Now at least WiFi is fine and the laptop still connects to LAN at home. I'll see if it can connect at work.

StenS

----------

## 666threesixes666

"everything pointed to dhcp" thats why i PM'ed to post what was loading upon init, and NM invokes dhcp not a rc script that should be removed.  dhclient, dhcpcd, potato tomato....    im stumped, as his rc-update doesn't show dhcp scripts that need removed.

seems like reason3 went away for me when i moved up kernel versions to 3.9.9 & moved to udev ugly unreasonable names.

----------

## st3f4n2006

what dhcpcd version you have and config you have? using the latest (5.99) i had problems getting an correct ip (it seems that the my dhcpcd was sending some weird MAC to the server - we use ipv4 and the client sent ipv6 unique id/ mac).

I had to disable "duid" in /etc/dhcpcd.conf and now everything works fine without any ipv6 configs (default NetworkManager)

----------

## Martux

Is there any fix for this yet?

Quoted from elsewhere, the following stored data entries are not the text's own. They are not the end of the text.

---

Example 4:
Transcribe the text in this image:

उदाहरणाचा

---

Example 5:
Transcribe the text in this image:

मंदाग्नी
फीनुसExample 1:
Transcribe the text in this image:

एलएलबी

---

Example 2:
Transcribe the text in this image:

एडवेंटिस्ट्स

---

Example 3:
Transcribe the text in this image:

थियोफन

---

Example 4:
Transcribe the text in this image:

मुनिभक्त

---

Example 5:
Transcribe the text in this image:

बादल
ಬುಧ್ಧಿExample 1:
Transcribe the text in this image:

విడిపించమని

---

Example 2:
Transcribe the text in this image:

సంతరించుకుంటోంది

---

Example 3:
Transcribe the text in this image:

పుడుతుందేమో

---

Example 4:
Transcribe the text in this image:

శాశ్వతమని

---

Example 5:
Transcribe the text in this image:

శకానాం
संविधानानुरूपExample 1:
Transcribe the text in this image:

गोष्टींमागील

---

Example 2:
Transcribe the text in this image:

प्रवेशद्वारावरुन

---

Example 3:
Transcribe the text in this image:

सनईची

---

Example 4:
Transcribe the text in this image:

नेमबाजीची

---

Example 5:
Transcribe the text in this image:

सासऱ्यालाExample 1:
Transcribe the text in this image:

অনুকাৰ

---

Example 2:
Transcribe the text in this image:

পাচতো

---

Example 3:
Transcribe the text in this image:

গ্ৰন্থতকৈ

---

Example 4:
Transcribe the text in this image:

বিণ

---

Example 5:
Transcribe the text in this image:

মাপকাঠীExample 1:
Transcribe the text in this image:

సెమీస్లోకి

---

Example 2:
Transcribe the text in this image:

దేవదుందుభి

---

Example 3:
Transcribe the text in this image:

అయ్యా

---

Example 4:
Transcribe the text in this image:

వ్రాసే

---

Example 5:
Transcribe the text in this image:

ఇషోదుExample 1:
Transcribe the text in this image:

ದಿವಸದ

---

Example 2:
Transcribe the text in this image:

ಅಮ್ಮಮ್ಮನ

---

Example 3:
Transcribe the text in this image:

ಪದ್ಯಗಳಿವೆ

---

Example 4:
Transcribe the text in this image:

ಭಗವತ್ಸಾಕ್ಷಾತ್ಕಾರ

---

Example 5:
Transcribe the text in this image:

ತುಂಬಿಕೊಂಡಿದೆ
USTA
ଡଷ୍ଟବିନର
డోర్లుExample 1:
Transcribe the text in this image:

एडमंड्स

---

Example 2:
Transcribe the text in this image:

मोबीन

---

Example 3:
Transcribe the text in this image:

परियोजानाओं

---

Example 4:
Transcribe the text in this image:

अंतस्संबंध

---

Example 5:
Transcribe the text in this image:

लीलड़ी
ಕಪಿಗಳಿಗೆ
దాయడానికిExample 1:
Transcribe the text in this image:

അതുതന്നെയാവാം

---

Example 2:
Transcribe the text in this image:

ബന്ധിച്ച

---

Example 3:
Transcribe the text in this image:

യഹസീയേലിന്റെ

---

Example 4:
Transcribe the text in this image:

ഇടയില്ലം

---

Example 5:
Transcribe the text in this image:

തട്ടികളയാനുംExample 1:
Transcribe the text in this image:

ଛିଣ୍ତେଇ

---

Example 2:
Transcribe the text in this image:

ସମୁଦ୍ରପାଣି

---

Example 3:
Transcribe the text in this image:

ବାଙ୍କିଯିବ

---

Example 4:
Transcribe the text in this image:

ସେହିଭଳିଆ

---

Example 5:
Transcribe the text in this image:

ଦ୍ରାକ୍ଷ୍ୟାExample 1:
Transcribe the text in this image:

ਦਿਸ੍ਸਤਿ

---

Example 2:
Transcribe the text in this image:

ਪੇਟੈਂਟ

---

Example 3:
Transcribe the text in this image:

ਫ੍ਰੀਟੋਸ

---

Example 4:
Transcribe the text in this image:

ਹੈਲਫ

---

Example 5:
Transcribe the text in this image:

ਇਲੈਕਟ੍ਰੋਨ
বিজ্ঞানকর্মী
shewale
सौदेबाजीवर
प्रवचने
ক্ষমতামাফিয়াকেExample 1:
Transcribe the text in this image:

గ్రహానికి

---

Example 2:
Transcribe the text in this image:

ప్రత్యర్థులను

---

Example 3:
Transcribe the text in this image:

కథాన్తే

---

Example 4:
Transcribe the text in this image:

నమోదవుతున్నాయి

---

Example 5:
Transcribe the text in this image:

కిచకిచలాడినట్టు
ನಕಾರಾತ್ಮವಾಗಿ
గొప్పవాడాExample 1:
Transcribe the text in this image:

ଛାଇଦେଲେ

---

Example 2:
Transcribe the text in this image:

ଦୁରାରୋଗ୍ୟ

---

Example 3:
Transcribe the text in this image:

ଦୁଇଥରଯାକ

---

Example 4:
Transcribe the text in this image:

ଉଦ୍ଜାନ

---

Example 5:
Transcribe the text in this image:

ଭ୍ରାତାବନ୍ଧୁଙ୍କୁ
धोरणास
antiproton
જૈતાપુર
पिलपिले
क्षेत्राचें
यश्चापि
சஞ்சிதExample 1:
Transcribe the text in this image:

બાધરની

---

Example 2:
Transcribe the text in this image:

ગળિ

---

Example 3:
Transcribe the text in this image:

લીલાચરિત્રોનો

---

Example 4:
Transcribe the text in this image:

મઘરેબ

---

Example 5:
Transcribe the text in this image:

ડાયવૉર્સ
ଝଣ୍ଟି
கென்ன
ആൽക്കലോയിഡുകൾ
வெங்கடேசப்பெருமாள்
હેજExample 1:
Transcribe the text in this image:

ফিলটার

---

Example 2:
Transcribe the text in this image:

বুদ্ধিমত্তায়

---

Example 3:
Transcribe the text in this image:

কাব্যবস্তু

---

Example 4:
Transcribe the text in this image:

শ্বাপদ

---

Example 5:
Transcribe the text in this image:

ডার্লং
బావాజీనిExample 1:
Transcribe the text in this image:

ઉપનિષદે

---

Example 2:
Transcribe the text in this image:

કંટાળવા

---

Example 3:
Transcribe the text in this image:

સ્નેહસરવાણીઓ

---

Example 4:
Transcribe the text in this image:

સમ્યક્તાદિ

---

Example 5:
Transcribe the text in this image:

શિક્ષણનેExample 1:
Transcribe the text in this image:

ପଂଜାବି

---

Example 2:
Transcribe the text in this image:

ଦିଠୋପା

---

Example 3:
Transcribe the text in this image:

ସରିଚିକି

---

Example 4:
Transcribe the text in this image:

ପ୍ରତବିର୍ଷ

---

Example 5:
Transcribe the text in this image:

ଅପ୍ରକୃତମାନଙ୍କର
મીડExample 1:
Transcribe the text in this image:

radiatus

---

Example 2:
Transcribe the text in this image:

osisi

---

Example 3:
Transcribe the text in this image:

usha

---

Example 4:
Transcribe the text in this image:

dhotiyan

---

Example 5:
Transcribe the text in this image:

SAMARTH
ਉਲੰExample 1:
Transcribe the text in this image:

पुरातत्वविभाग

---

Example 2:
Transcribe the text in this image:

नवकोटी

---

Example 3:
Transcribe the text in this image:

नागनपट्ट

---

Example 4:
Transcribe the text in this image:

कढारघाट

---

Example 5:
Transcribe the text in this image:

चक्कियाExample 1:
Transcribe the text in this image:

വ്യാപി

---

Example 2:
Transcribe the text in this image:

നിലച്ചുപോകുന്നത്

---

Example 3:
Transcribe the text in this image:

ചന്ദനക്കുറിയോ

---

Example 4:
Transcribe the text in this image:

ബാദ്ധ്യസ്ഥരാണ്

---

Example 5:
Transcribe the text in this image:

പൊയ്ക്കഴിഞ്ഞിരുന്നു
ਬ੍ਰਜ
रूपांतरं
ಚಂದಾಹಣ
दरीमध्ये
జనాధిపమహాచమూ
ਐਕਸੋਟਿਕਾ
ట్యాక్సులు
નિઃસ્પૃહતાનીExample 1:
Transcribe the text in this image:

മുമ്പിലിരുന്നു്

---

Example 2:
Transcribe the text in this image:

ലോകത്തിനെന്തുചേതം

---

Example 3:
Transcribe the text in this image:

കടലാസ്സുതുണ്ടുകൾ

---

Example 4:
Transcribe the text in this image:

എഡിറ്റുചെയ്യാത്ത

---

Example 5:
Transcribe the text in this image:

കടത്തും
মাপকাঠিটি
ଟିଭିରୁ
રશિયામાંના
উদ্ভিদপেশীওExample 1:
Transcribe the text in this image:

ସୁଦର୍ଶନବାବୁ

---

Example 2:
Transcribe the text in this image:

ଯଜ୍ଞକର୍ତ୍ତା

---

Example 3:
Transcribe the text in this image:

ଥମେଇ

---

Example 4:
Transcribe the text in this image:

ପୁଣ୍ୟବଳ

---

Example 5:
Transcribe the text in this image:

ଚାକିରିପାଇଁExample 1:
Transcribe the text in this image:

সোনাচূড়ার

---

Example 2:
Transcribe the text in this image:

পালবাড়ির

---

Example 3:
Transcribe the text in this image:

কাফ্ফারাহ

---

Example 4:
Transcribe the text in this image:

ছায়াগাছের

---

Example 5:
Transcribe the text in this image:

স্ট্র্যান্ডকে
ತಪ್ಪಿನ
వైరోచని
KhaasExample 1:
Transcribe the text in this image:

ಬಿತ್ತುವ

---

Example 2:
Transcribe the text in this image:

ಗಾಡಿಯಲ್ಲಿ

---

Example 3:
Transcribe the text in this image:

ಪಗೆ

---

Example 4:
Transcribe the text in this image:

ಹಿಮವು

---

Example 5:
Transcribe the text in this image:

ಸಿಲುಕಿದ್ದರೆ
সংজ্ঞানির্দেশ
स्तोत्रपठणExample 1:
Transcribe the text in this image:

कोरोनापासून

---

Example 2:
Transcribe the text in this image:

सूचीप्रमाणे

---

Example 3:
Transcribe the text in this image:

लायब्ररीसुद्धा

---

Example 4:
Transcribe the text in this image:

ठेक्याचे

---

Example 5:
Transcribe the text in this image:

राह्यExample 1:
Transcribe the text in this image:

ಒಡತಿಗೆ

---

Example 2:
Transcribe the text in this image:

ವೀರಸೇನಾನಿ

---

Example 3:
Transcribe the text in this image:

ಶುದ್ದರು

Having this issue now on two machines, with two different NICs and it's starting to get disgusting.

How does one set a static IP for wireless (with Networkmanager)? Troubleshooting and emerging different versions is pretty tough with no Internet...

----------

## 666threesixes666

manually assign ip address for nm-applet (and i imagine kde's networkmanagement) attempt to connect to access point, cancel....  right click "edit connections" nm-applet....  click ap name, edit...

could you mask the newer versions, and revert back to 5.6.4 (where im not experiencing these problems?)

----------